Gambles-Hotel-1862-Florence-SCThe Gambles Hotel in Florence SC, the site of the skirmish between Union Calvary and Confederate forces on March 5th, 1865. Photo taken c. 1860.


The Florence Historical Society and the Florence County Museum to commemorate the 150th anniversary of the Federal raid on Florence during the American Civil War with a lecture on Sherman’s march and the raid on Florence by noted Civil War historian and authority on Sherman’s march Dr. Stephen R. Wise. Dr. Wise’s lecture will help put the raid on Florence into the larger context of Sherman’s March—its strategic objectives and the general course of the “end game” of the War in the Winter and Spring of 1865.

“We are thrilled to welcome Dr. Wise to Florence to help put the raid of March 5, 1865 into a larger historical perspective,” said Ben Zeigler, President of the Florence Historical Society, the oldest historical organization in Florence County, which is sponsoring the event along with the Florence County Museum. “Although small and not terribly significant in the grand scheme of things, it was the only time that actual fighting touched us here, and provides a window into the concerns and objectives that drove the fighting into the ‘home front’ at the War’s end,” he added. Florence County Museum Director, Andrew Stout agrees, noting that the raid is a significant event in the history of the Florence community, and will compliment and be complimented by the Museum’s exhibits and other material relating to Civil War subjects such as the Florence Stockade and the CSS Pedee.

Event Details

What: Lecture on the subject of local Civil War history
Who: Guest Speaker, Dr. Stephen R. Wise, Florence County Historical Society
Where: Florence County Museum, 111 West Cheves Street, Florence SC
When: 6:30pm, March 5, 2015
Cost: Admission is free to the public
Contact: For more information please contact:Andrew Stout, Director, Florence County Museum (843) 676-1210 or Benjamin T. Zeigler, President, Florence Historical Society (843) 673-5304

About the Federal Raid in Florence
On March 5, 1865 Union Cavalry attempted a raid on the small railroad village of Florence, South Carolina in an effort to destroy rolling stock and other supplies there. After a dramatic chase of a locomotive into the village and a clash that has become known as “The Skirmish at Gambles Hotel,” the Union cavalry was driven back by Confederate forces and failed to obtain its objective. A Confederate victory, but far too little and too late, as Sherman’s Union Army, having burned Atlanta and Columbia and cut a swath of general destruction through the middle of South Carolina, continued its march into North Carolina, where the Confederate Army of the Tennessee would surrender some six weeks later.

About the Guest Speaker
Dr. Stephen R. Wise is director of the Parris Island Museum and the Cultural Resource Manager for the Marine Corps Recruit Depot located at Parris Island, South Carolina. He also serves as an adjunct history professor for the University South Carolina Beaufort.

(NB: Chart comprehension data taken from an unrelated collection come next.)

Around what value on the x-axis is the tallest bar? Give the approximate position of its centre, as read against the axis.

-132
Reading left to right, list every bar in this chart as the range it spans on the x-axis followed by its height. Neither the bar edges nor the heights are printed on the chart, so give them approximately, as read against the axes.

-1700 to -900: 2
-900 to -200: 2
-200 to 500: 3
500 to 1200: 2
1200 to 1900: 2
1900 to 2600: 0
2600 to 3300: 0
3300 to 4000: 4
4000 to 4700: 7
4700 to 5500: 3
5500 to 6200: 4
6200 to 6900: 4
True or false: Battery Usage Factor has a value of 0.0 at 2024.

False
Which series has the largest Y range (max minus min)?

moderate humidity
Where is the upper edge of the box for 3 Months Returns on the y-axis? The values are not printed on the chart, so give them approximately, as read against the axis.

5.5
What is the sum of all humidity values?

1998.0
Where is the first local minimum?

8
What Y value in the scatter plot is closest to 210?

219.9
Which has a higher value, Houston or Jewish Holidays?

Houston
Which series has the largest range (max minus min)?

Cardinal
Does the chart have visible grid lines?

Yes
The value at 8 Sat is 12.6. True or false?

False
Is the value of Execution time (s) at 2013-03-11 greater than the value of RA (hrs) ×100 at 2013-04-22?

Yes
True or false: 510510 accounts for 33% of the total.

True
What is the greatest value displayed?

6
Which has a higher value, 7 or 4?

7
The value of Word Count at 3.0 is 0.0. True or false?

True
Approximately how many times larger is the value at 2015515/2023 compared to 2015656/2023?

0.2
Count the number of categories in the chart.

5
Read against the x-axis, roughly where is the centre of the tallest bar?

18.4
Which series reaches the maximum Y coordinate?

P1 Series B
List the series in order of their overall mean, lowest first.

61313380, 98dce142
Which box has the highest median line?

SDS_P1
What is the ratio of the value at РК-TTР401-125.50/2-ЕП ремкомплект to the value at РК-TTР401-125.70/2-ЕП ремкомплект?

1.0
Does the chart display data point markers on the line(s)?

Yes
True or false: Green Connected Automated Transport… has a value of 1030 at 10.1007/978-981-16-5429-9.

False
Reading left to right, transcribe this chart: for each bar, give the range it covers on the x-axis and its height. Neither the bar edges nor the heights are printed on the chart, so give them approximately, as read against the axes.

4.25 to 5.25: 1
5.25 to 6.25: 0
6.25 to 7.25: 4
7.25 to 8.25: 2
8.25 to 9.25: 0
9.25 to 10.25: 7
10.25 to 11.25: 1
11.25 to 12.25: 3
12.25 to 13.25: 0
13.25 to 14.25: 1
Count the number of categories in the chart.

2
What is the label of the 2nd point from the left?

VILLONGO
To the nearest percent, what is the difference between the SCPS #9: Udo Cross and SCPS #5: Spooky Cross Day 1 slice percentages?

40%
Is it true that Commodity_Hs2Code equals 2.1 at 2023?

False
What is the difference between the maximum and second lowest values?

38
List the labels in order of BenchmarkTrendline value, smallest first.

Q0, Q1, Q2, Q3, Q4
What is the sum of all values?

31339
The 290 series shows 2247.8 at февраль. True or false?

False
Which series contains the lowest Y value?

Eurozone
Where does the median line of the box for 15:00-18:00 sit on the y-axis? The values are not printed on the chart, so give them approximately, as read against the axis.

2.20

He has written and edited a number of works including Lifeline of the Confederacy: Blockade Running During the Civil War and Gate of Hell: The Campaign for Charleston Harbor 1863, which was named by the South Carolina Historical Society as the best book written in 1994 on South Carolina History. A well-known lecturer Dr. Wise has appeared on the Arts and Entertainment Channel, the History Channel and the Discovery Channel as well as appearing in various British Broadcasting Company and South Carolina Education Television and Radio productions. He wrote the screen narrative for the Gilded Age Productions film American Iliad: The Siege of Charleston, a docufilm on the Civil War in the Charleston area.

In 1996 Dr. Wise was awarded the Department of the Navy’s Cultural Resources Management Award for individual excellence and his cultural resources programs have won three Department of the Navy and one Department of Defense awards for excellence. He has three times received the USC Beaufort adjunct faculty member of the year, and in 2013 he received the Governor’s Award in the Humanities, which recognizes outstanding achievement in the humanities that defines South Carolina’s cultural life. Sixty-five individuals and organizations have received awards from 1991-2013.